Relationships at Varsity: Yes or No?

by Cailyn Sonderup

Dating is first introduced to in school. Generally, people start dating and experimenting in high school and this continues throughout university. Some people do it to find their forever person while some do it to have some fun. Are relationships at varsity a good idea for your academic performance and long-term success?

When I started my first year at UCT, a relationship was very low down on my list of priorities- definitely less important than being at Tin Roof every Thursday night, and even less important than attending my 8AM lectures the next Friday morning (which is really saying something). In fact, I swore that I didn’t want a relationship. Now that I am in my honours year, a lot of things have changed – not only do I never go to Tin Roof, and always go to my 8AM lectures, but I find myself happily in a serious relationship. While a relationship is obviously not something that can really be evaluated in a list of pros and cons, here are a few insights I have gained, looking back on my few years at UCT, both in a relationship and single.

Relationships at Varsity: No?

1. FOMO

Many people starting off their degrees think that being in a relationship will make them suffer from FOMO (fear of missing out) and give them less freedom to go out and to make new friends.  While this really depends on the person and the relationship, there is the danger that the comfort of having a boyfriend or girlfriend might not force you to go out and meet new people, especially if you are new to the university.

2. Neglecting other relationships or work

When some people enter a relationship, their lives seem to be put on hold as their entire world revolves around their partner.  This can be problematic when it means that other friendships get neglected or if it distracts you from coping with varsity work.

3. Being in a relationship means having to compromise

Whether it’s about which movie to see, or balancing hanging out with your friends and your partner’s friends, you have to take your partner’s feelings into account too.
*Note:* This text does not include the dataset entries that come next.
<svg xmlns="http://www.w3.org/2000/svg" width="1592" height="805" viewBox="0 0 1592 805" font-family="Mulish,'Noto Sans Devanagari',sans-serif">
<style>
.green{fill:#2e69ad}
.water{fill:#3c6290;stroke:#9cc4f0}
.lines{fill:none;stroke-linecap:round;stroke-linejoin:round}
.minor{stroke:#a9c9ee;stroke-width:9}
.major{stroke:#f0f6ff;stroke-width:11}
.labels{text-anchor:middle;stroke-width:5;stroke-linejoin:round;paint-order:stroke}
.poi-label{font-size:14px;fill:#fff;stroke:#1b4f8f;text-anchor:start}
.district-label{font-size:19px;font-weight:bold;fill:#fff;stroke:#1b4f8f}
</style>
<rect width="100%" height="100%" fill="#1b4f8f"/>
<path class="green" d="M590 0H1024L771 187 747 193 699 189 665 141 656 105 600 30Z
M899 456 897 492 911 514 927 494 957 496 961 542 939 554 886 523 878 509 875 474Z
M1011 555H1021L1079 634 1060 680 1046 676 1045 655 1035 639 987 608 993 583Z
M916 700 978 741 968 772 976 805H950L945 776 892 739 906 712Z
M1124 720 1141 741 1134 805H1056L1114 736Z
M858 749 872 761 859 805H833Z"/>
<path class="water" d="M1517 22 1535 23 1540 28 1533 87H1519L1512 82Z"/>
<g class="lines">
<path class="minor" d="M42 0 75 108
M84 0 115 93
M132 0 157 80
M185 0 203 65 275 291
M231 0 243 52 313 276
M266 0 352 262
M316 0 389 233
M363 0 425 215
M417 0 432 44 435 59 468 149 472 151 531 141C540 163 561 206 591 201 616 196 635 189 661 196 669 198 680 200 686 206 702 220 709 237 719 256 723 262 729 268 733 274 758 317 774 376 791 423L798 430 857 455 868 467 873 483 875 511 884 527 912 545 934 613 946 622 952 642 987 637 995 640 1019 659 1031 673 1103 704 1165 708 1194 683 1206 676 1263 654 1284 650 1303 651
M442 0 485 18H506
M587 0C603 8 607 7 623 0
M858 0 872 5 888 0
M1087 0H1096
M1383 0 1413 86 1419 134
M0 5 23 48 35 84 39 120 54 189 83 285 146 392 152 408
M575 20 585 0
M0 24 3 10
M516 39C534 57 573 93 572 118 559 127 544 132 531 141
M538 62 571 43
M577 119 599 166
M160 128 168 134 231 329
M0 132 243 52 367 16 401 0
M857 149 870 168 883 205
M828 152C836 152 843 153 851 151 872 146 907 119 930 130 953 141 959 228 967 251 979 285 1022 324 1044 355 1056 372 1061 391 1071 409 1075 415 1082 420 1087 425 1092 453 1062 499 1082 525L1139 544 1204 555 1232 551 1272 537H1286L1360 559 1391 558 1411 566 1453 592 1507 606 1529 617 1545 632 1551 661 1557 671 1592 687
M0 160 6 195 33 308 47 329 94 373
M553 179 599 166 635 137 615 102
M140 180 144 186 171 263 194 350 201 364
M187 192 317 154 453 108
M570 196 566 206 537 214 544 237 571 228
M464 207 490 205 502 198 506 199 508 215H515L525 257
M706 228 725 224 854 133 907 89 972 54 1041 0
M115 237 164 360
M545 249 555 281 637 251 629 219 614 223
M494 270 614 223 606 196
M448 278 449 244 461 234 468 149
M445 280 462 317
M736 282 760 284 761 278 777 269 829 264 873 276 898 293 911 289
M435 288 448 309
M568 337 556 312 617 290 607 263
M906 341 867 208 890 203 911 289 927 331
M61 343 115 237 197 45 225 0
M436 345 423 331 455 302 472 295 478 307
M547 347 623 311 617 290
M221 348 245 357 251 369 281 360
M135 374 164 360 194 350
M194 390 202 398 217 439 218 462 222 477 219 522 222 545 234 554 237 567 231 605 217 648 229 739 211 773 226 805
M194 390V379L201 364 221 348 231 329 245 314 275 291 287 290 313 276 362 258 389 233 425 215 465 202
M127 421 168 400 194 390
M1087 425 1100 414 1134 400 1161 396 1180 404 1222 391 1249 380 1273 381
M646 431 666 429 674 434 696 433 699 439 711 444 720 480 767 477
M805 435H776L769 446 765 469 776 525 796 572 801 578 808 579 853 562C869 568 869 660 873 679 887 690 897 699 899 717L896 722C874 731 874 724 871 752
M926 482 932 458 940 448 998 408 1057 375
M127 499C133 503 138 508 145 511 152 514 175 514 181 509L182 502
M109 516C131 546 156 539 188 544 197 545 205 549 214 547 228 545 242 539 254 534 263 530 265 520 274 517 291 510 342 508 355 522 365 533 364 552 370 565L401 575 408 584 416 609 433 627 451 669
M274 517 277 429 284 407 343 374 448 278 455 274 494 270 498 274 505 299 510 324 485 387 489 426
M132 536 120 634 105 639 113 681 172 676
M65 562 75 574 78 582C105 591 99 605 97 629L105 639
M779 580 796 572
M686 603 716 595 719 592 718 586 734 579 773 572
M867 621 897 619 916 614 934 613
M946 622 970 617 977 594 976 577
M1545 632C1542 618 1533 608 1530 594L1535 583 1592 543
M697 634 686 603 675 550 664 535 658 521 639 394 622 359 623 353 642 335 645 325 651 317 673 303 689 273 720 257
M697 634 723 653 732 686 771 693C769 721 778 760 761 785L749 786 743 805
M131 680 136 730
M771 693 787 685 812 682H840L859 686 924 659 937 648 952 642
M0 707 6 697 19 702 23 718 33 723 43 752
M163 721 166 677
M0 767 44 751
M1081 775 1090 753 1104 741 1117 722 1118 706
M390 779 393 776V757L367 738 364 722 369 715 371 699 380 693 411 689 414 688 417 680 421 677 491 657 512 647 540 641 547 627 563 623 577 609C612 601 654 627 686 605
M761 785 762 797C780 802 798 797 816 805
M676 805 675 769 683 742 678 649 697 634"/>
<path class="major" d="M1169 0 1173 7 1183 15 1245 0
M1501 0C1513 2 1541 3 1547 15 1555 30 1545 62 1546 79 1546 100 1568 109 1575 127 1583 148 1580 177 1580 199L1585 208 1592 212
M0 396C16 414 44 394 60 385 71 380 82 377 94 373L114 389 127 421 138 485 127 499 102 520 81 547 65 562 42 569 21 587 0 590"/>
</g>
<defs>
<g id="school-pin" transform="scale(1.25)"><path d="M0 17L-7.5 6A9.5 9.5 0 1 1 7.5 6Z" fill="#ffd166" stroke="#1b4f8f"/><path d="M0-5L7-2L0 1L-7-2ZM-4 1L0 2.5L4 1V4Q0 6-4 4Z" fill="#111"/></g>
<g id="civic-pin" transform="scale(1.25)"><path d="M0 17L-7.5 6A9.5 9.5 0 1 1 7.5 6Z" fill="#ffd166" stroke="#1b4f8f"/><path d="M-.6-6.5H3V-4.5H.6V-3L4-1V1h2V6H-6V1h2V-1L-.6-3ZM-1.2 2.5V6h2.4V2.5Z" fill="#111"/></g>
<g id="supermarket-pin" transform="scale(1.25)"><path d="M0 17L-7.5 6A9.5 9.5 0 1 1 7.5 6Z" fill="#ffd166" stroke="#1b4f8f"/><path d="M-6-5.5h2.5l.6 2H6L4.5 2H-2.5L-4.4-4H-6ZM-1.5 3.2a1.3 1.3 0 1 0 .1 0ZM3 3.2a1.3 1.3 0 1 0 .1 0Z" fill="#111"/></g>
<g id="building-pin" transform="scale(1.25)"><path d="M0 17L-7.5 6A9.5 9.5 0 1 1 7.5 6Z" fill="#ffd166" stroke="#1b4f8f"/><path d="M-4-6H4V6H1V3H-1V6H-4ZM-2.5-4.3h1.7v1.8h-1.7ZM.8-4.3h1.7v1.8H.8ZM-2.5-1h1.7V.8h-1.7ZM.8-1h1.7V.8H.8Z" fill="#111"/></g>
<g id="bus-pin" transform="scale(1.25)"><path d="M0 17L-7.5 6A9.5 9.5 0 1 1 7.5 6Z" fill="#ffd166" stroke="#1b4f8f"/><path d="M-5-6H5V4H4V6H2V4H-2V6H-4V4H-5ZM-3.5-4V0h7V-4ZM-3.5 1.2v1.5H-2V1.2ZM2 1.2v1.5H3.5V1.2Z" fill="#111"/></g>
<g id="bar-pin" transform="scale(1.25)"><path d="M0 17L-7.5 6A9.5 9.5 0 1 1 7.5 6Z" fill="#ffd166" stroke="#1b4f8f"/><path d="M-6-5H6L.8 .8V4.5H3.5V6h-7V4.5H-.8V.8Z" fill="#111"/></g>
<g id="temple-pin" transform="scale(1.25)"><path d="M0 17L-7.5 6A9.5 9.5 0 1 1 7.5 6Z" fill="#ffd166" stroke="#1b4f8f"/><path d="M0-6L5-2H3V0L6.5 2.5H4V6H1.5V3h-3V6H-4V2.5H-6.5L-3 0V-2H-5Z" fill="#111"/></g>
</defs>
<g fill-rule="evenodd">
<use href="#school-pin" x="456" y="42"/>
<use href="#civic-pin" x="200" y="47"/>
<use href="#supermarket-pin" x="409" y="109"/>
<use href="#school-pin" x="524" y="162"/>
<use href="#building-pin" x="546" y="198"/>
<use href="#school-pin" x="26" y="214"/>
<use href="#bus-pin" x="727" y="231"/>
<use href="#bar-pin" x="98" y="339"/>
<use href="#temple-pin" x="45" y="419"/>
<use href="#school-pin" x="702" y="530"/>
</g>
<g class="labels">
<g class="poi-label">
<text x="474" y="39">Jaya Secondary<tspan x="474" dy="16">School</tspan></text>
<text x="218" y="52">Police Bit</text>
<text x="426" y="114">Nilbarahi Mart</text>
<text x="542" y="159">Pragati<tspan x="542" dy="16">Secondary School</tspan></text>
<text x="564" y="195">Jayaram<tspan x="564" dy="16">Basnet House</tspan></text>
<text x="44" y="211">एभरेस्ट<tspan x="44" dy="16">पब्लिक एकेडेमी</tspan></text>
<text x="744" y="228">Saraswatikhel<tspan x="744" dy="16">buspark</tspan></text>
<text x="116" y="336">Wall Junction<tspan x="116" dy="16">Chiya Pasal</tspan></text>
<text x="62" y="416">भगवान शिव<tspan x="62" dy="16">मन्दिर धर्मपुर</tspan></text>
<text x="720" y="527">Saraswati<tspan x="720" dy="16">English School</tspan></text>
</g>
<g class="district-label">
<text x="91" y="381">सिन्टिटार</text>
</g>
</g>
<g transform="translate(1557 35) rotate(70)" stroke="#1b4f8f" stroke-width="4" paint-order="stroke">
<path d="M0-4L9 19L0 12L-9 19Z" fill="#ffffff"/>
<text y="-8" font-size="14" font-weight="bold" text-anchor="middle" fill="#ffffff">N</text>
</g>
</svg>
If you are dating someone, you can’t always just do what you want to do – so if you’re not ready to do that, being in a relationship may be difficult for you, especially at university where you are juggling friends, studies, jobs and other responsibilities.
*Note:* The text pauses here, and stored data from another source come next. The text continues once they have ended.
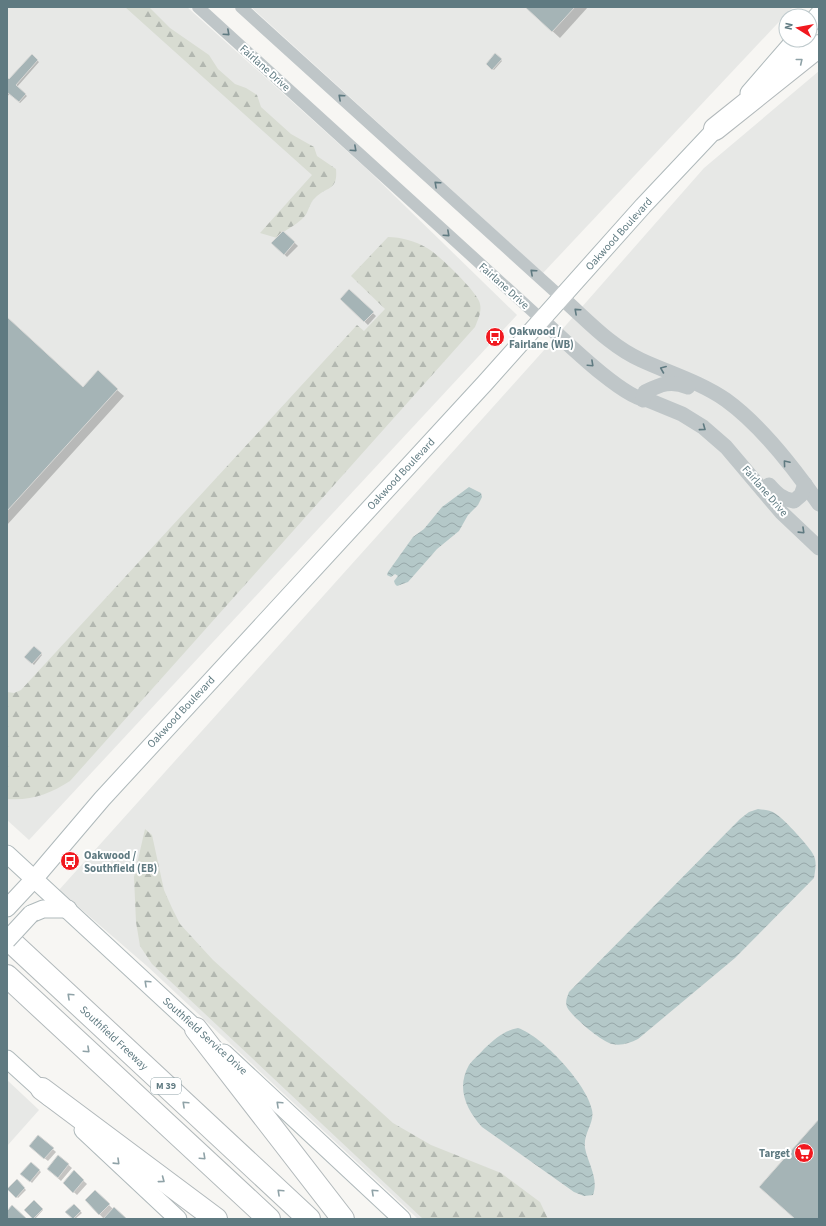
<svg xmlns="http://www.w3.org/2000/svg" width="826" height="1226" font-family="'Source Sans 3',sans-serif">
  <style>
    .built { fill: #e7e8e6 }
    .forest { fill: url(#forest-firs) }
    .water { fill: url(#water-waves) }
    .shadow { fill: #0003 }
    .building { fill: #a5b4b6; stroke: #d8d8d6 }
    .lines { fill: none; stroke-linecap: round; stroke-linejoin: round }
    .secondary-casing { stroke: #afb9bb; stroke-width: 19 }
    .motorway-casing { stroke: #b2b9bb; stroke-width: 24 }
    .minor { stroke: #bfc6c8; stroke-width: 12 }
    .tertiary { stroke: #bfc6c8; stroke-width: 15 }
    .secondary { stroke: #fff; stroke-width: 17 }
    .motorway { stroke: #fff; stroke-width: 22 }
    .secondary-bridge-casing { stroke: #afb9bb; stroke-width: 19; stroke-linecap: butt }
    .secondary-bridge { stroke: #fff; stroke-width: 17 }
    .oneway { stroke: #5f7a81 }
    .oneway2 { stroke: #8fa2a7 }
    .labels { text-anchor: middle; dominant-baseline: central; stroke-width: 4; stroke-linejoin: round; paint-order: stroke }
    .shield { fill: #fff; stroke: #8fa2a7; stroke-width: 1 }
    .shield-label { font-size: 10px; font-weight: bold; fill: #5f7a81 }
    .street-label { font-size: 11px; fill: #5f7a81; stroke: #fff }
    .poi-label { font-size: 11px; font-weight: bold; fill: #5f7a81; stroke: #fff; text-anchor: start }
  </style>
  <defs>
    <pattern id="forest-firs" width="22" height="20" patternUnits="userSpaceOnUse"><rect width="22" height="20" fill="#d8dcd2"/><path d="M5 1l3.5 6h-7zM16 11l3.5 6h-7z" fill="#b2b7b0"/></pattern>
    <pattern id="water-waves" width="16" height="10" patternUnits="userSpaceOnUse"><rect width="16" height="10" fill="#b4c8c8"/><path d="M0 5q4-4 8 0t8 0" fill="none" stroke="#96a7a8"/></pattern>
  </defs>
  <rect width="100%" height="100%" fill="#f7f6f3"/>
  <g class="built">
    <path d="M7 7H187L368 170 517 315 29 840 7 820Z"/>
    <path d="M251 7H793L543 273Z"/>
    <path d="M819 71V1219H418L148 967 59 890 545 349 704 168Z"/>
    <path d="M7 1080 39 1110 7 1146Z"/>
  </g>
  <g class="forest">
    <path d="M125 7H149L170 28 209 55 218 69 235 84 246 88 257 95 261 107 291 134 314 147 317 156 336 169C338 191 327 186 315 198 309 203 309 212 304 217 296 226 285 229 277 238L260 233 312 175Z"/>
    <path d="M388 237C401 237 415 241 427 248 437 253 475 290 479 301 483 310 478 319 475 327L70 781C50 794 31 801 7 799V692L14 693 21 690 357 325 364 331 385 309 351 276Z"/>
    <path d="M145 829 152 835 164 890 172 908 180 924 213 960 393 1123 431 1145 501 1173 540 1202 548 1219H423L152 964 140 946 136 922 134 877Z"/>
  </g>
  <g class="water">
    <path d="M469 487 481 493 482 497 478 505 468 515 459 531 437 549 408 582 397 586 395 584 394 581 398 576 395 574 391 577 387 575 388 572 413 537 424 529 442 507Z"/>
    <path d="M758 809C765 810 771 810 776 814 784 819 811 848 814 856 817 863 815 871 814 878L735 958 638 1039C630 1043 621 1046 612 1044 602 1042 571 1016 567 1007 565 1002 567 997 569 992L740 819 749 812Z"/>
    <path d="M518 1028C542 1036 587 1084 592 1110 595 1123 583 1133 585 1148 588 1164 599 1178 593 1195L584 1196 574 1192 482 1127C466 1109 456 1088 469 1065 473 1059 480 1054 484 1049 495 1039 503 1031 518 1028Z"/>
  </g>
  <g class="shadow">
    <path d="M526 7H588L560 38Z"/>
    <path d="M496 55 502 61 494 70 487 64Z"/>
    <path d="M32 56 39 62 17 87 27 96 20 103 10 93 7 97V78L9 80Z"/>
    <path d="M283 232 298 246 287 257 273 243Z"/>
    <path d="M349 291 376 316 368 325 341 299Z"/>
    <path d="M7 318 83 388 117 390 124 396 7 525Z"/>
    <path d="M34 647 42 655 34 665 25 657Z"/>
    <path d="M38 1136 56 1152 48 1161 33 1149Z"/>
    <path d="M58 1156 72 1168 61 1181 51 1172Z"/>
    <path d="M31 1163 41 1172 32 1183 22 1173Z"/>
    <path d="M74 1172 87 1184 77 1195 64 1183Z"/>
    <path d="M17 1181 26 1190 18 1198 9 1189Z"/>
    <path d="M95 1191 113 1209 125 1219H104L86 1200Z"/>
    <path d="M34 1201 43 1210 35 1219 26 1210Z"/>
    <path d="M74 1205 82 1213 75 1219 67 1212Z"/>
  </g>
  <g class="building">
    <path d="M525 7H575L552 32Z"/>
    <path d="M495 53 502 59 492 70 486 64Z"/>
    <path d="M32 54 38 60 16 85 26 94 19 102 8 93 7 94V77L9 79Z"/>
    <path d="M283 231 295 242 284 255 271 243Z"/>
    <path d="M349 289 374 312 364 322 340 299Z"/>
    <path d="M7 317 83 387 98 370 118 389 7 511Z"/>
    <path d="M34 646 42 653 32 664 24 657Z"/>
    <path d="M819 1119V1219H795L759 1187Z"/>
    <path d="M38 1135 54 1148 44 1159 29 1146Z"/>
    <path d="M58 1155 69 1164 58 1178 47 1169Z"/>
    <path d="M31 1162 40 1170 30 1182 20 1174Z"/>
    <path d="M74 1170 84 1180 73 1193 63 1183Z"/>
    <path d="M17 1179 25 1188 16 1198 7 1189Z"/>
    <path d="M95 1190 110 1204 99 1215 85 1200Z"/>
    <path d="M34 1200 43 1209 33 1219 24 1210Z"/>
    <path d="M74 1204 81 1211 73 1219 65 1212Z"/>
    <path d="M12 1205 27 1219H7V1211Z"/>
    <path d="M114 1207 127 1219H103Z"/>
  </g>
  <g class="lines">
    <g class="secondary-casing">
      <g id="secondary">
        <path d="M810 24 819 14"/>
        <path d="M749 93 795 40"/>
        <path d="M7 854 205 1037"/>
        <path d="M7 908 34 879 102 799 485 383 643 206 724 120"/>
        <path d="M31 914 43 909H68"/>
        <path d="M224 1053 402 1219"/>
        <path d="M7 1059 50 1098"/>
        <path d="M83 1130 178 1219"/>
      </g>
    </g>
    <g class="motorway-casing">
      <g id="motorway">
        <path d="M715 129 819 46"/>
        <path d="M7 938 309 1219"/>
        <path d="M7 976 269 1219"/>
        <path d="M196 1029 343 1219"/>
        <path d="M42 1089 216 1219"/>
      </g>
    </g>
    <g class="minor">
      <path d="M198 7 541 319"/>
      <path d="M241 7 562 298"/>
    </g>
    <g class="tertiary">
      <path d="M562 298C587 320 610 346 641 360 669 373 700 382 726 400 762 426 794 468 819 504"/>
      <path d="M541 319C561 337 624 400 648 400L682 414 703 427 726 447 781 512 819 548"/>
      <path d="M643 400 645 392C661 384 671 380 688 387"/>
      <path d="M769 485C776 493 782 499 794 501L801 495 805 484"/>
    </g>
    <use href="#secondary" class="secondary"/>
    <use href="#motorway" class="motorway"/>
    <g class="secondary-bridge-casing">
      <path id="secondary-bridge" d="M7 940 31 914"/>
    </g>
    <use href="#secondary-bridge" class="secondary-bridge"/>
  </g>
  <defs><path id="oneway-chevron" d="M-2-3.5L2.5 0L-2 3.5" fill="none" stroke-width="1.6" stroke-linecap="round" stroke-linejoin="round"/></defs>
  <g class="oneway">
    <use href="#oneway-chevron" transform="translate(227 33) rotate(42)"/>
    <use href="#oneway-chevron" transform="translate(341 97) rotate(-138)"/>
    <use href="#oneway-chevron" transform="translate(354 149) rotate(42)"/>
    <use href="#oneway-chevron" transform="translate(437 184) rotate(-138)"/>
    <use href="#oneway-chevron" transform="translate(447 234) rotate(42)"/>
    <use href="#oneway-chevron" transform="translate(533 272) rotate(-138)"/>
    <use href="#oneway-chevron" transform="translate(577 311) rotate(-138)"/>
    <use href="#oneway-chevron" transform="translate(591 364) rotate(43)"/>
    <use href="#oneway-chevron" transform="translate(663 369) rotate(-158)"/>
    <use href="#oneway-chevron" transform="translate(703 428) rotate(36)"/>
    <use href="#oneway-chevron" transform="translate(786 463) rotate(-130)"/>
    <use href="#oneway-chevron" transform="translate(802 531) rotate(44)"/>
  </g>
  <g class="oneway2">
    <use href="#oneway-chevron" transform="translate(800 61) rotate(-39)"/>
    <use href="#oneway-chevron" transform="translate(147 983) rotate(-137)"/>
    <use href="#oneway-chevron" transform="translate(70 996) rotate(-137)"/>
    <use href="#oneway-chevron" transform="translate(87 1050) rotate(43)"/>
    <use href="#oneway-chevron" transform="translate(185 1104) rotate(-137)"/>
    <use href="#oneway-chevron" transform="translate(279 1104) rotate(-137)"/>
    <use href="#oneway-chevron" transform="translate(203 1157) rotate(43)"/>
    <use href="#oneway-chevron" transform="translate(117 1162) rotate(44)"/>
    <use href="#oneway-chevron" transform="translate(162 1180) rotate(37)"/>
    <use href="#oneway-chevron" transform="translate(280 1192) rotate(-137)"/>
    <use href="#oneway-chevron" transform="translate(374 1192) rotate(-137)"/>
  </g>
  <defs>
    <g id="bus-disc" transform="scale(1)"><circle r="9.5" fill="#f1191f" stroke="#fff"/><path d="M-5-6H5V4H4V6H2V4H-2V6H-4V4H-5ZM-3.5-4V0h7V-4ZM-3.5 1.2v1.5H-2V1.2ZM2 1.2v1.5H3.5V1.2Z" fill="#fff"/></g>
    <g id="supermarket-disc" transform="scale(1)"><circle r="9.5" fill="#f1191f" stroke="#fff"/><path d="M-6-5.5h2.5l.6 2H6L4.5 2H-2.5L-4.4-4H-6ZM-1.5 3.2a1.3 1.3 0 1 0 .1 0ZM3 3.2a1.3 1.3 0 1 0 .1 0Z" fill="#fff"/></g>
  </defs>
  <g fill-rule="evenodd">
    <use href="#bus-disc" x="495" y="337"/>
    <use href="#bus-disc" x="70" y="861"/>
    <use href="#supermarket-disc" x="804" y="1153"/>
  </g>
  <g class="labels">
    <rect class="shield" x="151" y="1078" width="30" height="16" rx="3"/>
    <g class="shield-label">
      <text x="166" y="1086">M 39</text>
    </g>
    <g class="street-label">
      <text transform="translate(265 68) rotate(42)">Fairlane Drive</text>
      <text transform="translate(619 234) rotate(-48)">Oakwood Boulevard</text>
      <text transform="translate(504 286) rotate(42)">Fairlane Drive</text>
      <text transform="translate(401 474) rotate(-47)">Oakwood Boulevard</text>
      <text transform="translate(765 491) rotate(49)">Fairlane Drive</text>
      <text transform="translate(181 712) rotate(-47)">Oakwood Boulevard</text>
      <text transform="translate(205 1036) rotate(42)">Southfield Service Drive</text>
      <text transform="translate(114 1038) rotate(43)">Southfield Freeway</text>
    </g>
    <g class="poi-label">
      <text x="509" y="331">Oakwood /<tspan x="509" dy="13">Fairlane (WB)</tspan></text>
      <text x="84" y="855">Oakwood /<tspan x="84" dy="13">Southfield (EB)</tspan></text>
      <text x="790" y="1153" text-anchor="end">Target</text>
    </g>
  </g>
  <rect width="826" height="1226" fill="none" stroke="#5f7a81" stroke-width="16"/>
  <g transform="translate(798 28) rotate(281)"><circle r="19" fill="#ffffff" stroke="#bfcacd"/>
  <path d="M0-3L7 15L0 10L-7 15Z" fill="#f1191f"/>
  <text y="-6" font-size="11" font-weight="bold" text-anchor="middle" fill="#5f7a81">N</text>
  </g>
</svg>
4. “Party now while you can”

Some people fear feeling “tied down” in a relationship, especially if you are just starting your university career. Similarly others think that your early years at university should be the time when you take advantage of going out a lot (as opposed to staying in with your girlfriend or boyfriend), since in your later years of studying, you may have less free time for this. Of course, nothing is stopping you from going out if you are in a relationship, but if these fears resonate with you, perhaps you are not ready to commit to being in a relationship.

Relationships at Varsity: Yes?

1. Being exposed to new friends from different friend circles, cities, countries or faculties

University is one of the best places to be when it comes to meeting new and different types of people, and being exposed to different ideas, cultures and ways of thinking. Having a boyfriend or girlfriend may only enhance this, especially if you are from different cities/countries or different faculties/degrees, as you mix your friendship groups and ideas.

2. Having someone to support you when things get tough

Whether exam time is looming or you are missing your family or home, it is reassuring to have someone who will support you and be there for you – and listen to your complaints about how much work you have or how stressed you are (because no matter how good your friends are, they will eventually get tired of listening to this).

3. Being in a relationship means never having to watch series on a weekend night alone.

Which makes those Game of Thrones marathons ok.

4. Being in a relationship means that you never have to be lonely.

Of course, this also depends on the type of person you are – some people enjoy having plenty of “me-time”, while others prefer to have people around them.  But especially for those who are at university away from home, or are living by themselves or in res, a boyfriend or girlfriend can be your family away from home.

5. Not being involved in “game-playing”

One of the advantages of a relationship is not having to be single and deal with all the “game-playing” and uncertainty that may accompany going out and dating; rather you can be with someone who accepts and loves you for who you are.

6. Taking advantage of the opportunity at university to meet lots of new people through dating

University is one of the times when you are constantly meeting new people, so perhaps it is the time to be taking advantage of this by dating and figuring out what kinds of people you like or would like to date, regardless of whether you and your date are going to be together forever or not.

7. Love

And of course, being in a relationship means (or should mean) being in love and being loved in return.  I don’t think I have to elaborate on this one.

Of course, ultimately whether or not being in a relationship at varsity would work for you, is not really something that can be established in a list of pros or cons and will differ from person to person and relationship to relationship.  In the end, the decision won’t really be about FOMO or having someone to watch series with- it will be about being with someone who makes you happy in a way no one else can. And if you have that, you probably won’t need to look at the pros and cons.

EduConnect 2cents

Generally, you’ll know what you want with regards to dating. You may be totally against dating until you meet that one person who completely sweeps you off your feet. Or you may date various people because they bring fun and companionship into your life. Whatever type of person you are, you should know yourself well enough to know what you want. If you don’t know what you want, find out.